**TRAVAIL DEMANDÉ:**
Relevez, dans le texte sur la transparence et la gouvernance, chaque phrase qui se termine par un point d'interrogation.

La transparence en tant que concept indispensable à la bonne gouvernance semble être passée du fameux « projet » à une application rigoureuse et stricto-sensu, sans passer par le tamis de l’expérience et d’une vision moins philosophique et moins « PowerPoint » de cet outil précieux mais à double tranchant, dont le mauvais usage peut entraîner des conséquences peu enviables.
L’équilibre secret-transparence doit être de mise
Mais attention aux extrêmes. Attention à l’abus de secrets qui déséquilibre les rapports gouvernants et gouvernés. « En opérant des choix sur ce qu’il faut divulguer et sur la manière dont il faut le faire, les procédures de transparence sont porteuses d’un message, d’un sens déterminé par une série de choix humains. La transparence entendue en ce sens est éminemment politique, et peut être instrumentalisée ». Quel est l’intérêt de « donner la bâton pour se faire battre » en mettant les bailleurs et autres institutions internationales dans le secret d’une éventuelle mal gouvernance du régime sortant, susceptible de mettre le pays dans une crise sans précédent et en un moment charnière ? Sinon pour les mettre en état d’alerte ?
Autant de questions qui interpellent sur la vraie raison de la publication d’un tel document qu’aucun Etat aguerri ou averti et responsable n’aurait publié. Tout au plus, c’est un bon document de travail interne qui peut renseigner les gouvernants sur l’état réel des finances publique et lui permettre de réajuster sa politique et ses prévisions.
Ce document devait-il pas rester confidentiel, du moins le temps que les autorités reprennent le contrôle de la situation, trouvent les financements des politiques économiques, avant d’être « déclassifié » plus tard ?
La gouvernance, c’est la prévision. Oú est la pertinence d’un « hara-kiri » économique que ne subiront que les couches défavorisées du pays ?
Tous les États, même les plus grandes démocraties, pratiquent le « secret » ou la « confidence ou le mensonge statistique » pour « charmer » les agences de notation et les bailleurs et investisseurs mais par souci de protéger l’intérêt national.
Cette pratique de la comptabilité publique est bien présente en comptabilité privée, dans la gestion de toute les grandes ou plus petites entreprises également. Quel bon dirigeant ne s’enferme, au moins une fois l’an, avec son comptable ou son conseiller juridique pour bien « ficeler » son bilan comptable, minorer son imposition ?
Mêmes les bailleurs et les autres institutions internationales ficellent leur gestion sur le plan juridique et comptable. Ils ne sont pas des références en matière de justice et d’équité. Ils ne parient que rarement sur l’humain.
L’éthique comme argument n’est pas non plus pertinente, surtout en ce moment ou les puissances, censées être les « gendarmes du monde » s’adonnent à des exactions ahurissantes d’injustices, allant de la colonisation d’États souverains à des attaques en règles contre le droit et les institutions judiciaires internationales. Mais aussi et surtout des agressions violentes et inexplicables contre les économies de pays tiers et souvent partenaires. Les saillies économiques du président Trump, par l'augmentation unilatérale des droits de douanes nous montre que les États ne s’encombrent plus de vertus quand il sagit d’intérêts.

**EXTRAITS DE DONNÉES:**
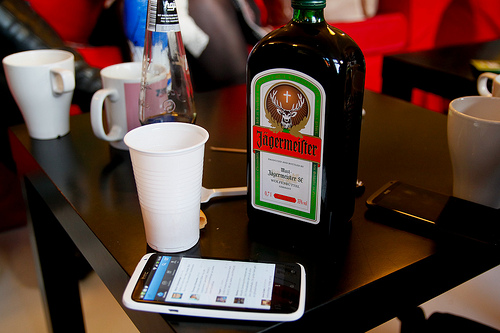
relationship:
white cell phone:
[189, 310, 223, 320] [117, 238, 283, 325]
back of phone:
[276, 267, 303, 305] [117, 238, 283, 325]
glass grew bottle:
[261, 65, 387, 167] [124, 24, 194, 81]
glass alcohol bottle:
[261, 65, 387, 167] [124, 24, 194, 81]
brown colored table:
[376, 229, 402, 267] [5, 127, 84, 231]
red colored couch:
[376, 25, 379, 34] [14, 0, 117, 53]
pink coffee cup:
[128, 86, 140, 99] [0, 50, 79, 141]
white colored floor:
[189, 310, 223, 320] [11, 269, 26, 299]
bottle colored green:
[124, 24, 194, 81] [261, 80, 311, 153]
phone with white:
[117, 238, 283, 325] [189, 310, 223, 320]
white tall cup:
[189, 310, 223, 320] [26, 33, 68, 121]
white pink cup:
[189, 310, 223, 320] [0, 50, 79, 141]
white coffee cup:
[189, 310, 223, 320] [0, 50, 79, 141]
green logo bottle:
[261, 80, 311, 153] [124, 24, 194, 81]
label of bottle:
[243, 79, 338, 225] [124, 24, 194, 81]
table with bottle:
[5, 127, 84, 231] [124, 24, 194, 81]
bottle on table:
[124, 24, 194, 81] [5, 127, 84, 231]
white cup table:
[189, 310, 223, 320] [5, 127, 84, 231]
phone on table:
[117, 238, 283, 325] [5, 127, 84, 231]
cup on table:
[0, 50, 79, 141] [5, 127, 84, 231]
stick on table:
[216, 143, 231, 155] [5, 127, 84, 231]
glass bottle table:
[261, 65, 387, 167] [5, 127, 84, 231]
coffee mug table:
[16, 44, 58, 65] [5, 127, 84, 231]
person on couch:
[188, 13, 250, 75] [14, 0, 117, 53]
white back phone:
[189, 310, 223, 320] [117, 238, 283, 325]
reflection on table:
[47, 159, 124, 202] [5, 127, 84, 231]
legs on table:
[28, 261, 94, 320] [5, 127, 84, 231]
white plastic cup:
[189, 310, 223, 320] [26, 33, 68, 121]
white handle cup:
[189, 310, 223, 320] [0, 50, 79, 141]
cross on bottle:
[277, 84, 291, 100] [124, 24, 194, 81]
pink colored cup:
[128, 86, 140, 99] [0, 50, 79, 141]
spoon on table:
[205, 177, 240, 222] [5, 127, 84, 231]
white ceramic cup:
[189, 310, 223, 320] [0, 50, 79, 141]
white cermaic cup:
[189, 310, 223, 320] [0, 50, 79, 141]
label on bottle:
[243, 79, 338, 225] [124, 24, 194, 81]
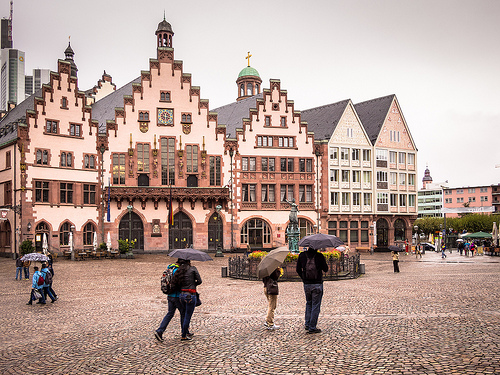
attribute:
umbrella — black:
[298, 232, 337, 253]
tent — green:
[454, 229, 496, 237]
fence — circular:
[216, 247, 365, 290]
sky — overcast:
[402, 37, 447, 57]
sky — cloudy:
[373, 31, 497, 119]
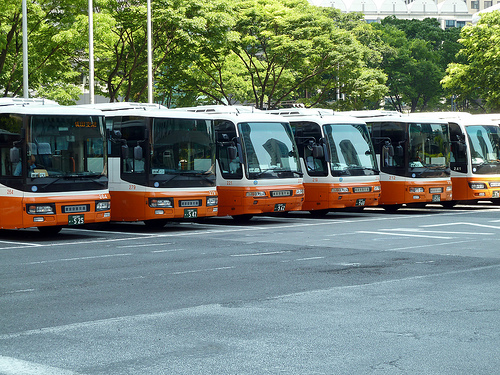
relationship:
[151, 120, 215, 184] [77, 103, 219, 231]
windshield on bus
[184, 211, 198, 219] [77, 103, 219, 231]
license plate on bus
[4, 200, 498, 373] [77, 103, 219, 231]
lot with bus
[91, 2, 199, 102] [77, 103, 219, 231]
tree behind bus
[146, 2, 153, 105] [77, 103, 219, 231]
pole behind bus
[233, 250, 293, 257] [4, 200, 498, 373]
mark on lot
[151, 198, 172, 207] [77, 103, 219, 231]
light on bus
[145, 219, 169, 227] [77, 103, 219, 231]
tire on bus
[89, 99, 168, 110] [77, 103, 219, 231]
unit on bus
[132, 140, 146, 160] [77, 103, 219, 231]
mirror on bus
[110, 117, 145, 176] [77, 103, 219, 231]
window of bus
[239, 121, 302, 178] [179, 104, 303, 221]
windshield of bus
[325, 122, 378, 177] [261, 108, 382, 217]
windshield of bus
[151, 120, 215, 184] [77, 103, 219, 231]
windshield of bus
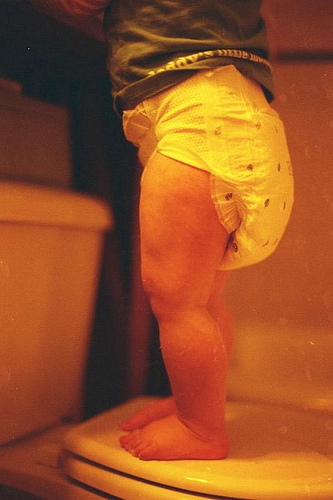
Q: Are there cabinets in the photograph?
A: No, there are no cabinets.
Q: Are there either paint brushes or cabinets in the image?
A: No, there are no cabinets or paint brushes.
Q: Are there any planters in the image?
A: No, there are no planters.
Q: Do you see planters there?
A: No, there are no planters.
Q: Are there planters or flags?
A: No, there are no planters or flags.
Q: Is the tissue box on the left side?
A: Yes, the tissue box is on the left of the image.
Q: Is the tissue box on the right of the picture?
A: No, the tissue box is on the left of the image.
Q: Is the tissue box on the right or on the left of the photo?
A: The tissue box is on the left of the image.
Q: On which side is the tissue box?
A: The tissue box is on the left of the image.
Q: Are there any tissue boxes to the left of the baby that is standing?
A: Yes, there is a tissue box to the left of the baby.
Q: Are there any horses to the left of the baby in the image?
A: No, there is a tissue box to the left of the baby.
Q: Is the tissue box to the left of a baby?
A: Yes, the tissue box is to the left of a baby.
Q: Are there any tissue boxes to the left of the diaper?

**RÉPONSE:**
- Quel est l'intérêt de « donner la bâton pour se faire battre » en mettant les bailleurs et autres institutions internationales dans le secret d'une éventuelle mal gouvernance du régime sortant, susceptible de mettre le pays dans une crise sans précédent et en un moment charnière ?
- Sinon pour les mettre en état d'alerte ?
- Ce document devait-il pas rester confidentiel, du moins le temps que les autorités reprennent le contrôle de la situation, trouvent les financements des politiques économiques, avant d'être « déclassifié » plus tard ?
- Oú est la pertinence d'un « hara-kiri » économique que ne subiront que les couches défavorisées du pays ?
- Quel bon dirigeant ne s'enferme, au moins une fois l'an, avec son comptable ou son conseiller juridique pour bien « ficeler » son bilan comptable, minorer son imposition ?